Is APA going corporate with new governance proposals?

I am thinking about organizational governance. Today my IFF prompt card suggested that I “facilitate self-organization”.  It was highly relevant to a conversation I am engaged in with colleagues who are Division Officers of the American Psychological Association.  A Good Governance Commission (GGC) has been working for three years to suggest some changes to the governance structures with the aim of improving how the organization’s business gets done by making it nimble, generic cialis recipe aligned and scientific. .All three of the proposed new models claimed to achieve the desired efficiency by concentrating power and reducing members’ sphere of influence. It seems like some members of the GGC have forgotten Winston Churchill’s comment, “Democracy is the worst form of government except for all the others.”

I have been on both sides of the “nimble” versus “deliberative” argument. In this discussion I come down firmly on the side of messy democratic processes structure. The comments from those who have developed the proposal suggest to me that the process has been shot through with the same corporate ideology that runs through management, leadership and governance research–the myth of the “rational actor” and the technocratic logic of MBA-think.  One member of the GGC says “working on GGP has been an interesting process, and I probably have liked it so much because it is so scientifically-based!  It turns out that there is a whole research field that is dedicated towards leadership, organization, and decision-making processes in professional associations.”  This implies that the members of GGC believe that this “research” can guide them in how to construct governance processes that are more efficient “quick and nimble”. Not a chance. This is the sort of entrepreneurial logic that brings us governance by consultant, objectification, deregulation, lack of transparency, and an illegitimate distribution of power that inevitably corrupts. It is based on the prevailing American myth that leadership, governance and decision making are rational processes conducted consciously by rational actors following data driven action paths.  It fits right in with the preference in market economies for metrics over experience, efficiency over effectiveness, for trust in technocrats over leadership, privileges economic decisions over moral judgments and human relationships and distrusts the messiness of collective collaborative wisdom.

The same member comments (critically) that the APA structure hasn’t changed in a century–and by implication is “out of date”. But the US Constitution and the British parliamentary system are a lot older than that and though there are plenty of modifications that can be (and sometimes are made)  to improve things, no one suggests disenfranchisement of the citizens as one of them. The current debate in Britain about the future of the House of Lords is a case in point. The debate about such a deep change in governance is not so much about efficiency and nimbleness–though the British Ayn Randians like to use those words– it is about fairness, representation and cultural coherence. No one expects it to be quick.

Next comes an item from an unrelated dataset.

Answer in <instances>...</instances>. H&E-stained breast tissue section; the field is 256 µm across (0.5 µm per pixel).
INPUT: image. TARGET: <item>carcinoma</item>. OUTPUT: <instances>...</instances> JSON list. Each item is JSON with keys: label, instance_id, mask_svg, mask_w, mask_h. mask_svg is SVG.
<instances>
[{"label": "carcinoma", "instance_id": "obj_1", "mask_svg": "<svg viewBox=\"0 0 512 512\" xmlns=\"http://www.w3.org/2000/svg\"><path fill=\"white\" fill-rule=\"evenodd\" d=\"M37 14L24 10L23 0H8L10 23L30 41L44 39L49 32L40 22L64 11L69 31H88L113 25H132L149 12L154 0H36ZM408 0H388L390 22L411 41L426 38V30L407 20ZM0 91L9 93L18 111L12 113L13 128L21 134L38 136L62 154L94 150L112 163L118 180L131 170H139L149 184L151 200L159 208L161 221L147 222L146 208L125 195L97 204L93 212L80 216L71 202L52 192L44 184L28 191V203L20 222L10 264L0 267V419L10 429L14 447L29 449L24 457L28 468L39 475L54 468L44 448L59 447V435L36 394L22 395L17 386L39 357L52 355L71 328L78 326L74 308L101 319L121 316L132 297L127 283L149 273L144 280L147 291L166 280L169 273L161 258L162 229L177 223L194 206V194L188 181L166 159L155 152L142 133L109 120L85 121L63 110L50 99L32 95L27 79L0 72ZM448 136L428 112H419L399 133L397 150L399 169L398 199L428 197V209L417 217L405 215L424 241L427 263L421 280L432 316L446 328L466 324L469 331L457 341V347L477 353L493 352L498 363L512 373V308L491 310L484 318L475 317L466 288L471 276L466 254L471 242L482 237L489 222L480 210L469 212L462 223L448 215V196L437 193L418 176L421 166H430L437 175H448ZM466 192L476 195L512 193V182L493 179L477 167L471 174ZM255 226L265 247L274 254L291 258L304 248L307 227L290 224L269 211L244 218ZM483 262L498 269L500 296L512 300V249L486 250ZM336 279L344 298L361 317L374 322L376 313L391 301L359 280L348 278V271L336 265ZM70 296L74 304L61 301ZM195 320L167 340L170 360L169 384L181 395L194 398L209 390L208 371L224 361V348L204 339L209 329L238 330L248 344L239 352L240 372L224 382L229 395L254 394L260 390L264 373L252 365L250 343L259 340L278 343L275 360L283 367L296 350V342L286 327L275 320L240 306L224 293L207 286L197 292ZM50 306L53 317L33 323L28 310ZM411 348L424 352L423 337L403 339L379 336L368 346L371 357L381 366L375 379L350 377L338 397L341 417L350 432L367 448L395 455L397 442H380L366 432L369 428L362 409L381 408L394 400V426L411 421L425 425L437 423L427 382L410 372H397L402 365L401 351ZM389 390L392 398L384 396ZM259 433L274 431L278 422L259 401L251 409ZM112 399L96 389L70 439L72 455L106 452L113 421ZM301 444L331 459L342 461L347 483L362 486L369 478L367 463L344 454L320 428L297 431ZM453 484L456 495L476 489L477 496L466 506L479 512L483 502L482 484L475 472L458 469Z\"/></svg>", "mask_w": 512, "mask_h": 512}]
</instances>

My IFF colleague the late and sorely missed Max Boisot, who helped design the multiple-stakeholder governance process that coordinated the work of thousands of independent scientists and billions of investment dollars for the CERN Large Hadron Collider, makes the point that governance is not a rational process and attempts to make it so usually fail, often bringing down the organization in the process.  As Sir Geoffrey Vickers used to say to the technocrats, human systems are different.  Boisot also makes a distinction between governance in a corporation whose goal is business success and governance in a social group or community.  The test of effectiveness for a corporate entity might be nimbleness–getting to market first, not spending resources on redundancy, wasting time in pointless meetings etc. The measure of corporate success is how well it achieves its business goals, not how people feel about how they got there. If people don’t like what is happening, they can put up with it or they can leave. But for a community like APA whose mission is to provide a collective professional identity to its members and serve its diverse members’ professional interests, the test of effectiveness is how good members feel about being affiliated, how well the members feel their needs are met, how they believe their organization represents their values and deeper commitments, how well they are treated by colleagues, how empowered they feel to influence direction and decisions, how stable and coherent the collective sense of identity is, and how just, reasonable and wise actions appear and how needed changes are made. One arrives at a sense of a healthy community not via quick and nimble decisions, but by decisions that emerge from slow, thoughtful, dialogue. Even sometimes by making mistakes and then correcting them–all grist for a “thick” human system.

APA has served its members well for over a century. By most measures a successful institution. From where I sit as a member of a small division of course there are changes that could improve things, but the goals of good enough governance in a community this large are usually met.

The question members need to ask of these proposed changes to governance is not are they “scientific” according to some research done members of a group of executive consultants but are they needed and are they wise?  I see nothing in the description given us in the well articulated description of GGC proposals that suggests they will improve APA for its members and as others have said there is plenty that should worry those of us who prefer the slow messiness of real democracy over the untested management theories de jour.